Un jour, nous avons oublié que nous avons été jeunes et il serait temps de comprendre que nos jeunes ne sont pas si différents de ceux que nous étions. Encore et toujours, depuis trop d’années en éducation, nous avons décidé de confronter le jeune à la complexité du monde des adultes sans l’y préparer. En ce moment sur le terrain, encore une fois, comme enseignant, je constate un décalage énorme entre la capacité réelle de mes jeunes et ce qu’ambitionnent les penseurs en éducation qui rédigent des programmes et conçoivent des évaluations. Et encore une fois, je me dis que l’idéologie et la stupidité en sont les sources au lieu de la méthode et d’une appréciation avisée de la réalité des jeunes. Bref, encore une fois, je constate que nous ne comprenons plus les exigences du développement intellectuel des jeunes.

4 commentaires:

Le professeur masqué a dit…

J'ai 20 ans d'expérience en enseignement. Encore aujourd'hui, je me sens démuni quand vient le temps d'enseigner la lecture. Au-delà du décodage et du repérage, comment enseigner l'implicite, l'ironie, le sous-entendu, l'anticipation, les liens informels dans un discours?

La compréhension en lecture est basée sur des notions ténues, subtiles et demande une forme d'intelligence que certains de nos élèves n'auront jamais.

On place officiellement la barre très haute dans les épreuves actuelles mais le MELS a le tour de s'assurer que ce genre d'attentes soient comblées grâce à des corrigés ridicules, pour ne pas dire plus.

Jonathan Livingston a dit…

Effectivement, je pense que notre rôle consiste surtout à enseigner des stratégies et des notions pour permettre d'apprécier les diverses subtilités des textes. Ensuite, nous les accompagnons dans des échantillons de lecture et tentons d'ouvrir le chemin de la lecture, des lectures d'un texte.

Pour le reste, l'expérience et la connaissance du monde qui permettent de reconnaitre, de voir, de percevoir ce qu'on connait déjà dans une lecture, de faire des interprétations, c'est l'ensemble de l'éducation qui devient important.

Jonathan Livingston a dit…

«On place officiellement la barre très haute dans les épreuves actuelles mais le MELS a le tour de s'assurer que ce genre d'attentes soient comblées grâce à des corrigés ridicules, pour ne pas dire plus.»

Hé oui, c'est toute l'approche en éducation: faussement évaluer ce qu'on ne peut enseigner... au lieu d'évaluer l'acquisition de notions que nous pouvons enseigner et faire maitriser.

Espérer faire bien penser avec subtilités nos jeunes est un leurre.

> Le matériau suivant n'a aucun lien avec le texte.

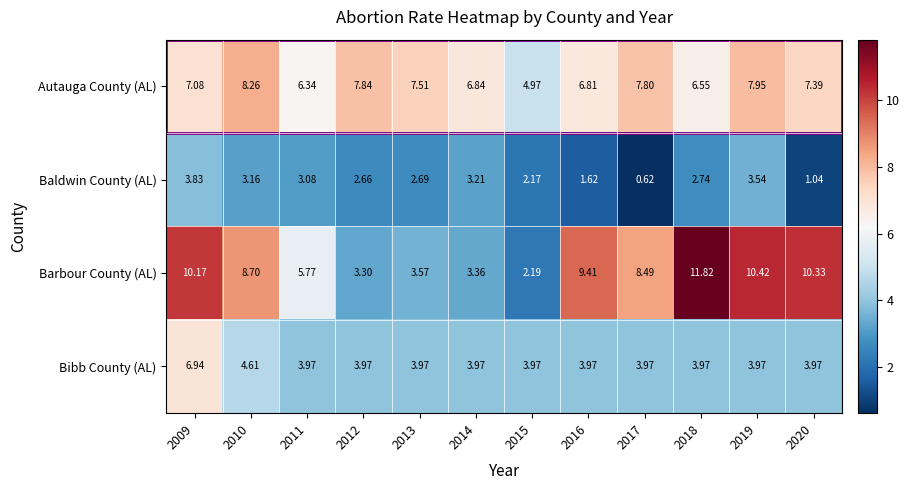

Which series has the largest total across all categories?

Barbour County (AL)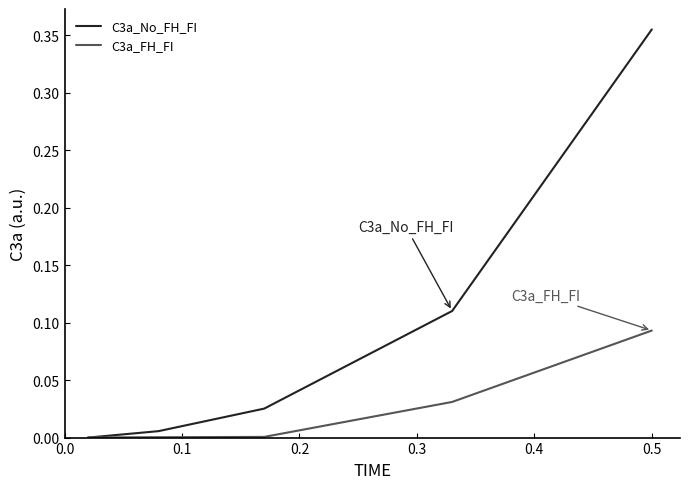

Which series has the largest total across all categories?

C3a_No_FH_FI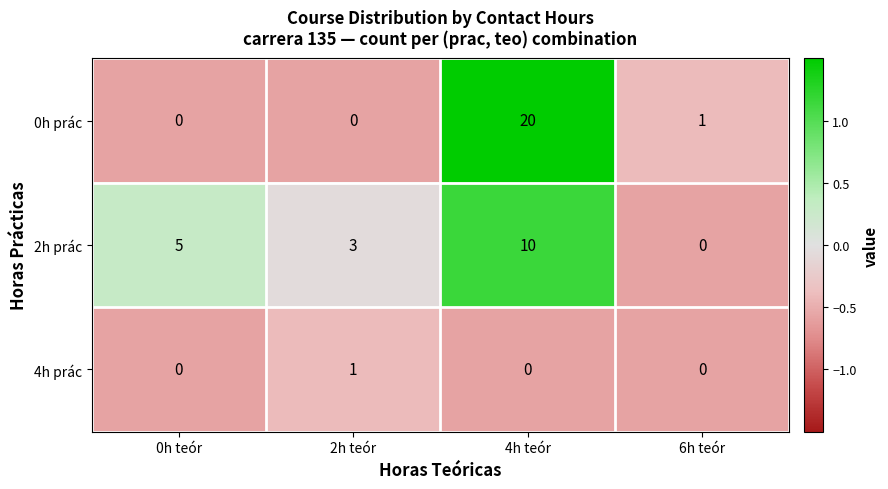

List the series in order of their overall mean, highest first.

0h prác, 2h prác, 4h prác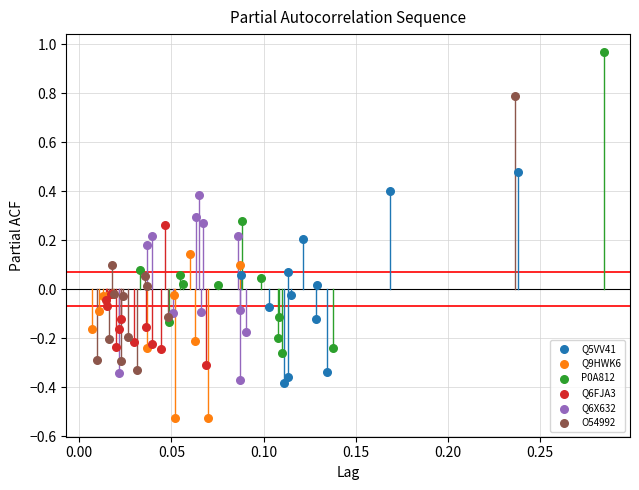

Which series contains the lowest Y value?

Q9HWK6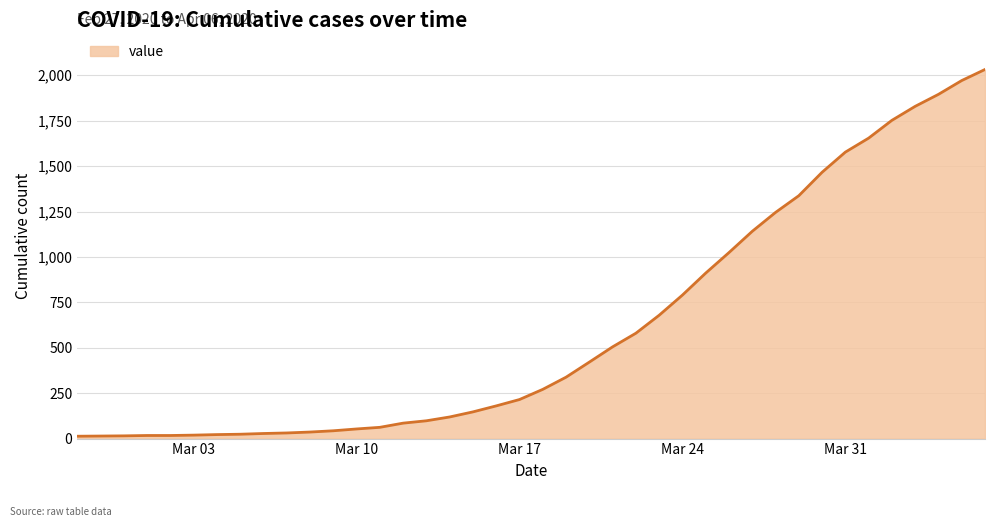

What is the difference between the maximum and minimum values?

2019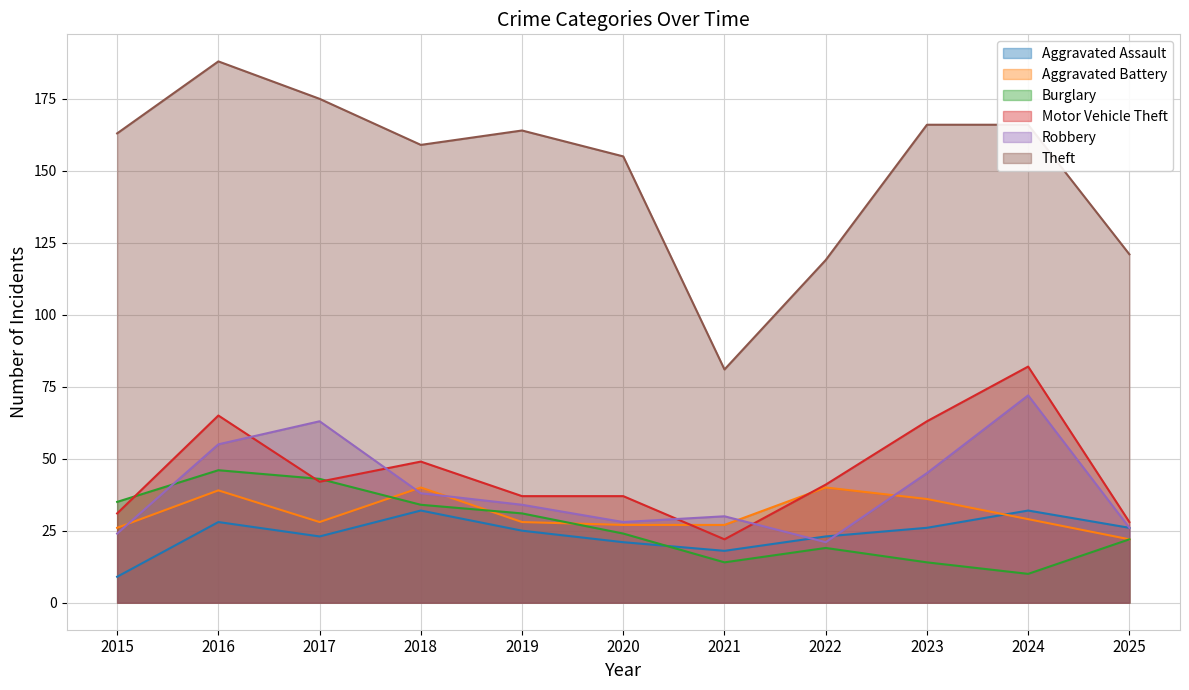

How many data points in Motor Vehicle Theft are less than 41?

5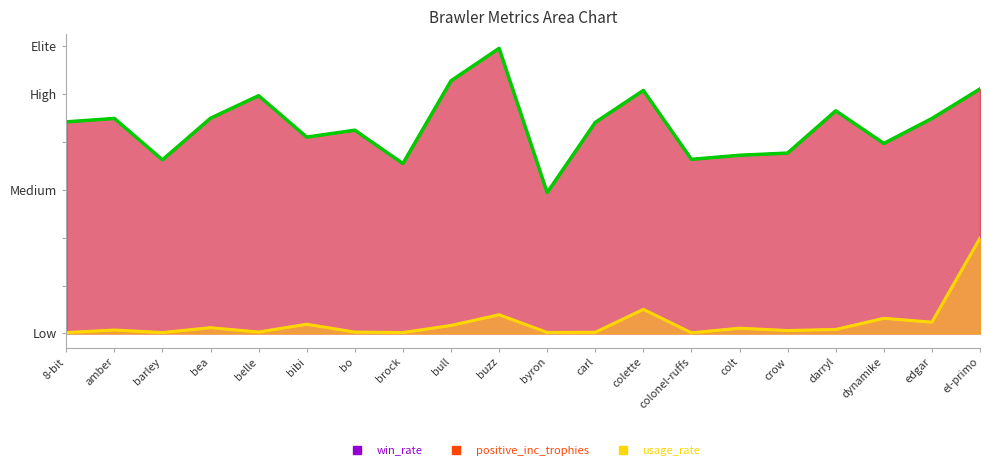

At which category is the sum across all series the highest?

buzz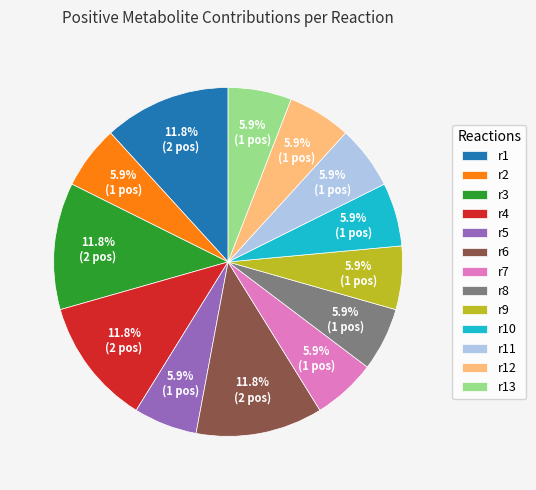

What percentage is NOT represented by r6?

88.2%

On pourrait plus utilement s'assurer qu'ils ont acquis des notions et des connaissances suffisamment maitrisées pour leur permettre de bien penser plus tard.

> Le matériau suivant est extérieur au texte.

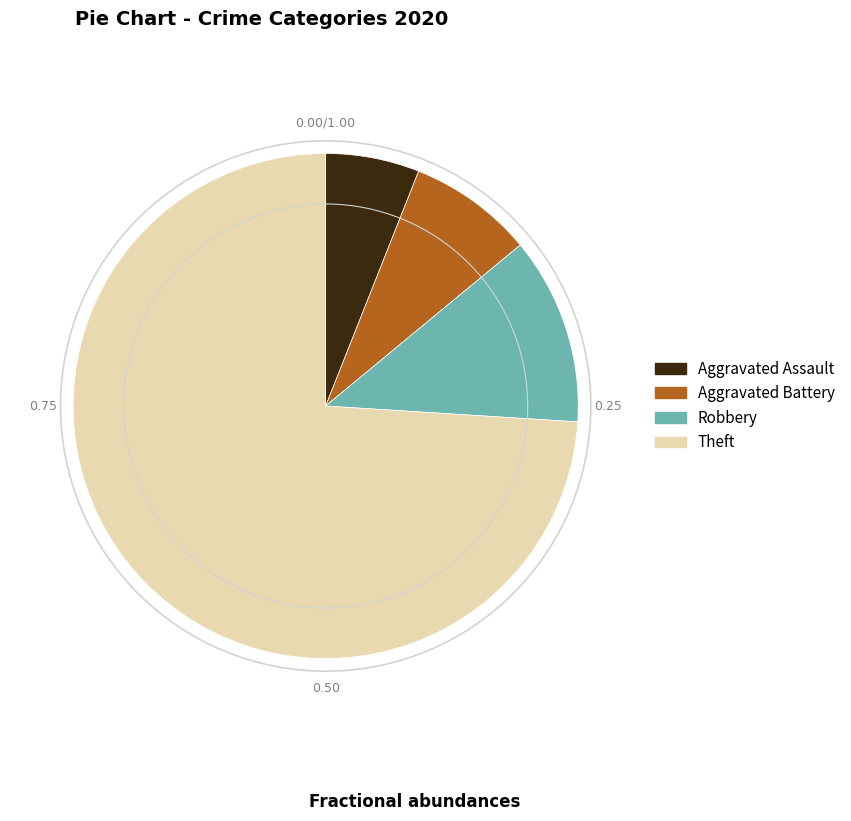

Rank the categories by value from lowest to highest.

Aggravated Assault, Aggravated Battery, Robbery, Theft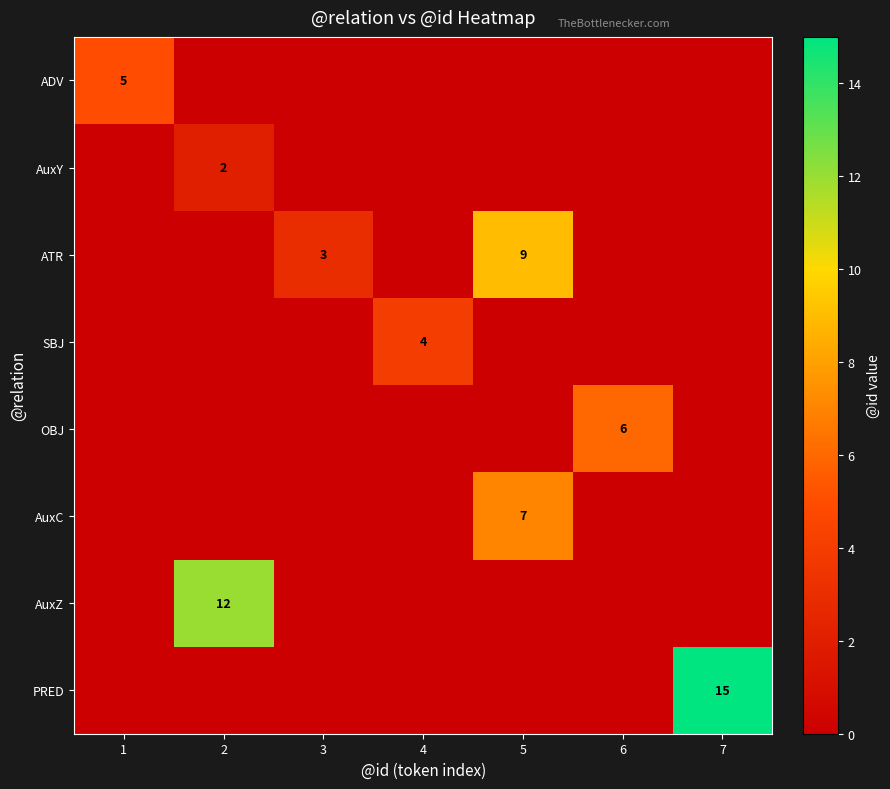

What value does the PRED series have at 7, to the nearest 10?

20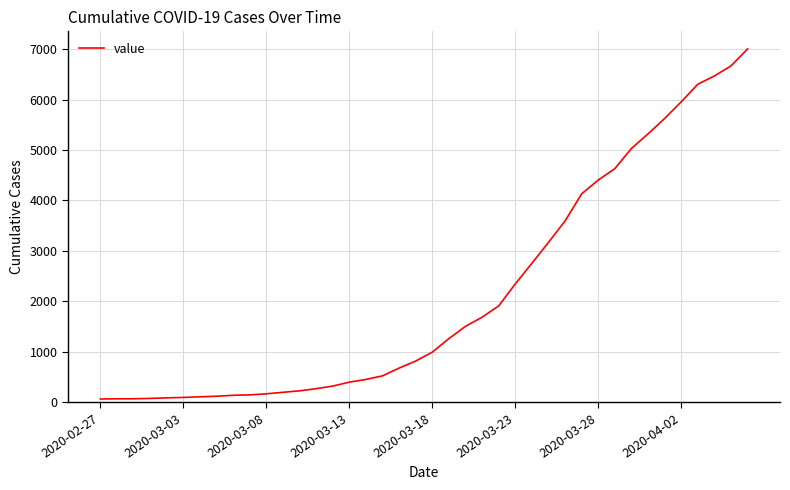

What is the greatest value displayed?

7004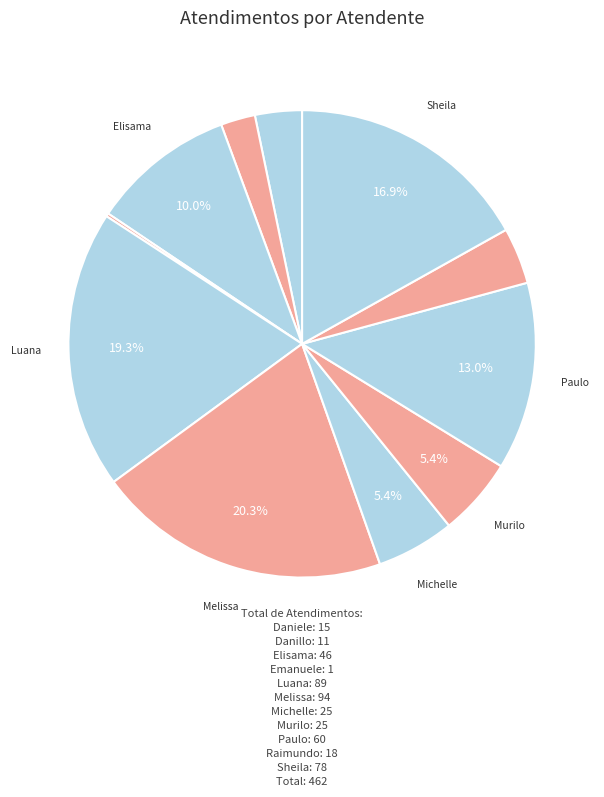

Which category has the smallest portion of the pie?

Emanuele Taiete Benigno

Pour le moment, les contrôles de lecture ont plus souvent l'air de tests d'intelligence, que de mesures de nos enseignements.

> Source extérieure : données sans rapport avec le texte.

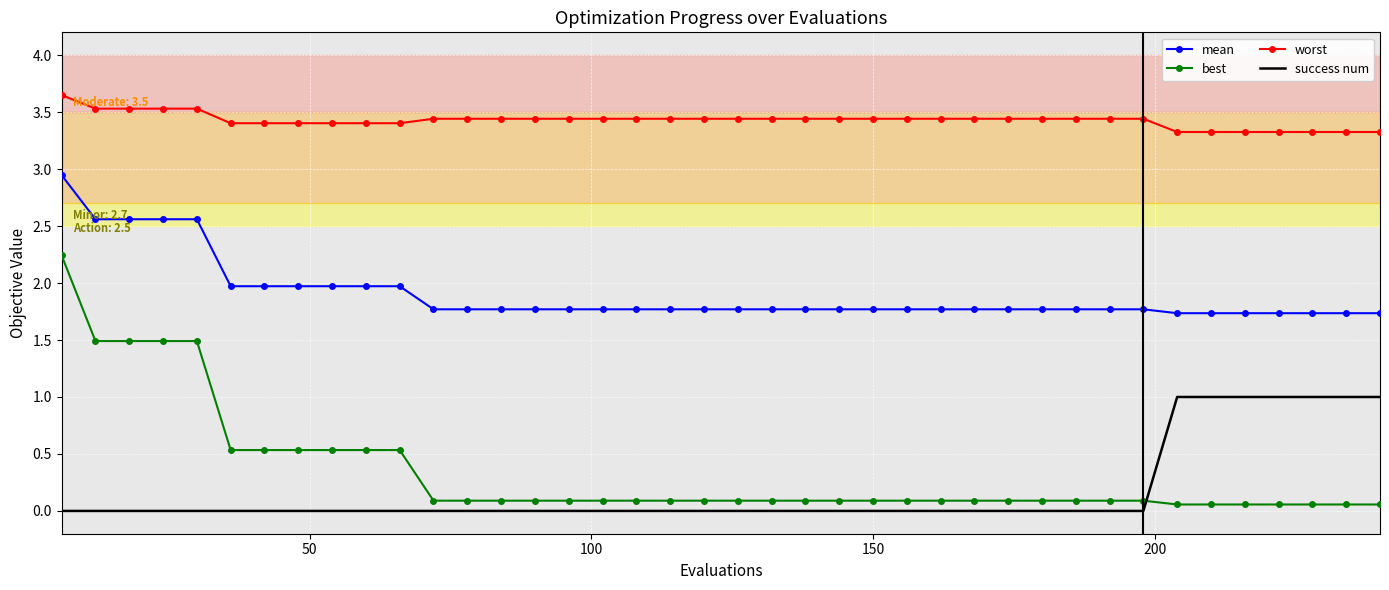

What is the difference between the maximum and minimum values in the worst series?

0.3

Le professeur masqué a dit…

Et puis parlons du libellé des questions et des corrigés. Quand il ne s'agit pas d'examens que j'ai conçus, je les fais toujours avant de les donner aux élèves. Cette année, j'ai eu un gros 80%...

J'ai ensuite regardé les questions et le corrigé. Désespérant. Comment réussir quand la question est mal formulée? Par moment, le corrigé était inexact ou incomplet. Et je n'écris pas cela par frustration. C'est un simple constat.

Avec quelques gentilles modifications, ce test - formés de trois textes - devrait s'avérer potable. Mais il demeure que dans le cas d'un texte en particulier, c'est peine perdue. C'est le risque de prendre des textes courants et de croire qu'ils répondent à ce qu'on enseigne en classe.